According to data from the European Parliament, when it comes to housing measures in Europe, the trends in various housing policies have been:

  • the creation of laws that require minimum rules with regard to housing;

  • imposition of rental limits in the private sector;

  • provision of social housing and consequent changes in the quality of life of inhabitants.

The housing policies of EU Member States are divided into four groups, the situation being as follows:

  1. Netherlands, Sweden and United Kingdom – Significant State intervention is a strong characteristic of these countries, whose governments spend more than 3% of their GDP on housing programs and have the largest social housing sectors in the European Union.
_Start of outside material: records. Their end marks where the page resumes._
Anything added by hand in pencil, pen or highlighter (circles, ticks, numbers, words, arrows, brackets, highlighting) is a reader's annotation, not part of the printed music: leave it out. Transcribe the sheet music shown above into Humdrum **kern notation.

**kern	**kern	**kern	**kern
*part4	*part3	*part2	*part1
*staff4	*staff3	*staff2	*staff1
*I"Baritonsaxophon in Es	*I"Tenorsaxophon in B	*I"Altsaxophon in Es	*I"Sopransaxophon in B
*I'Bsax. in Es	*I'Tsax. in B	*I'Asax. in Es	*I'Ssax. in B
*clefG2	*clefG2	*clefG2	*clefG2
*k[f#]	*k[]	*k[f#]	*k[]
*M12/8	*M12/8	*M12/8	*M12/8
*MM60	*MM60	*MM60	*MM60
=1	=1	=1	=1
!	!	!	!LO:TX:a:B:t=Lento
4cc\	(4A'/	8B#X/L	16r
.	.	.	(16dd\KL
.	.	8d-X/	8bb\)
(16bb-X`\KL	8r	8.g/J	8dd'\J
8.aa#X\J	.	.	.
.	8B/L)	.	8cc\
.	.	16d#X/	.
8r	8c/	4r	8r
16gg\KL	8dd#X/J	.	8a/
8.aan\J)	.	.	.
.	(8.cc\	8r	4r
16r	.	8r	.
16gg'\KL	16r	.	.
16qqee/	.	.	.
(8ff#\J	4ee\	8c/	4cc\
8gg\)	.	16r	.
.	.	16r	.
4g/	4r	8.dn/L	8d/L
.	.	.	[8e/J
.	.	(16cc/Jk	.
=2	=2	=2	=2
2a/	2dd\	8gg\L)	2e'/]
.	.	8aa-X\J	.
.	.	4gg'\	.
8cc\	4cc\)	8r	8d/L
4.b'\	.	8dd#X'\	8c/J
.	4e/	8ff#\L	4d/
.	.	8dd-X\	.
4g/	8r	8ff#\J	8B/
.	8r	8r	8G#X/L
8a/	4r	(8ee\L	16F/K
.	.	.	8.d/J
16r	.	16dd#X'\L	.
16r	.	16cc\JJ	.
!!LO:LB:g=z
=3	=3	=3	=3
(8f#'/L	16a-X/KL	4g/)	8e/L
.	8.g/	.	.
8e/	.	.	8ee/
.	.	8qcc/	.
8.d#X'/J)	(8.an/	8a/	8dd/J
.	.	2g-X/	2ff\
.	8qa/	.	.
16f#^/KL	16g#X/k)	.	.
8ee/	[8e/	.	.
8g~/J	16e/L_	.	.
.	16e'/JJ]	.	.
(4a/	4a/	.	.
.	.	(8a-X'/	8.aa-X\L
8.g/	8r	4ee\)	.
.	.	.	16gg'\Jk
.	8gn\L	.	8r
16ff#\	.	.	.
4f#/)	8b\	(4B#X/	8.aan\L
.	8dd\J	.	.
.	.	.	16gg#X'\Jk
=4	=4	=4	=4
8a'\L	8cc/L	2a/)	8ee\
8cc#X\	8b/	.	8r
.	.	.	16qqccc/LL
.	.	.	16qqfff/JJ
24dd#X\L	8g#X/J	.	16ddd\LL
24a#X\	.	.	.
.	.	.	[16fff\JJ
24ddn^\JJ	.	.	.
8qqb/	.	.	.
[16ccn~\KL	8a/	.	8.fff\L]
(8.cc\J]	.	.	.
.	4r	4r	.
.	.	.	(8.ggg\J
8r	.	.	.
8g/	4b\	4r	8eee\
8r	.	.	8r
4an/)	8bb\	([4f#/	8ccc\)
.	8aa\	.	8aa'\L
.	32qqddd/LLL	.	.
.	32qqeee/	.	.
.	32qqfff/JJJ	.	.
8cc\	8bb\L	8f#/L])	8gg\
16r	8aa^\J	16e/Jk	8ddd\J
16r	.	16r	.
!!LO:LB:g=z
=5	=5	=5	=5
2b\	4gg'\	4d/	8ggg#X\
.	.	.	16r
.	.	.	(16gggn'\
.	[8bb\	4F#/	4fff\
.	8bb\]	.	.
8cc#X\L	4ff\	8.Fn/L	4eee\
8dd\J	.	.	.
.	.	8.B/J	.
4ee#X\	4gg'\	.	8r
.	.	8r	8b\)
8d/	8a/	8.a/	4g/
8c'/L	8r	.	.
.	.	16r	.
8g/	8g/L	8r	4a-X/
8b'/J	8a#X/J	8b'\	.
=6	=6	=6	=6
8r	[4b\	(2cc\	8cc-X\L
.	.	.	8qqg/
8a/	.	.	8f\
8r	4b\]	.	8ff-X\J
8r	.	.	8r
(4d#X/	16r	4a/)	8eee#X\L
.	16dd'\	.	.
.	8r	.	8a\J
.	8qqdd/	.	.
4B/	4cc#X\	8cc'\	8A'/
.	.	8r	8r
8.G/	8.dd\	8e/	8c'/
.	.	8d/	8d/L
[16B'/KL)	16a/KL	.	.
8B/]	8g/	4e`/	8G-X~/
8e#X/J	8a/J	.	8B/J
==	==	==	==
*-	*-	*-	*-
  2. Austria, Denmark, France and Germany – With fewer changes in the market, these countries have extensive sectors of private rental accommodation, with public spending on housing policy usually between 1 and 2% of GDP;

  3. Ireland, Italy, Belgium, Finland and Luxembourg – Each of these countries has a sizeable owner-occupied housing sector and a minimal social rented sector. The typical limit for public housing expenditure is 1% of GDP;

  4. Portugal, Spain and Greece – In these countries, the owner-occupied housing sector is significantly large, while the supply of social rental housing is scarce and (until recently) the supply of private rental housing of modest quality is decreasing. Less than 1% of GDP is spent by the government on housing policy.

The housing crisis has been problematic in several countries, particularly for young people, who are increasingly finding it difficult to purchase a home. With house prices increasingly high, young people find it difficult to leave their parents' home to start a new stage in their lives.

According to data from the European Union, in Portugal, Croatia, Slovakia, Greece and Bulgaria, young people leave their parents' home after the age of 30. In countries such as Estonia, Denmark, Finland and Sweden, young people leave home at the age of 23 or younger.

It was found that the highest average age for young people to leave the household was 33.6 years old and occurred in Portugal. In Spain, the reality is also not favorable for young people, with 80% between the ages of 18 and 34 unable to leave their parents' home. Given the circumstances, the Spanish government developed measures to help young people buy a house on credit, guaranteeing a percentage of 20% of the value of the loans.

It is crucial to recognize the importance of providing assistance to young people in Portugal so that they can obtain better financial conditions and purchase a home.

The housing crisis in Portugal and the financial difficulties that young people face not only have a significant impact on their own well-being, but also on the country's economic and social growth.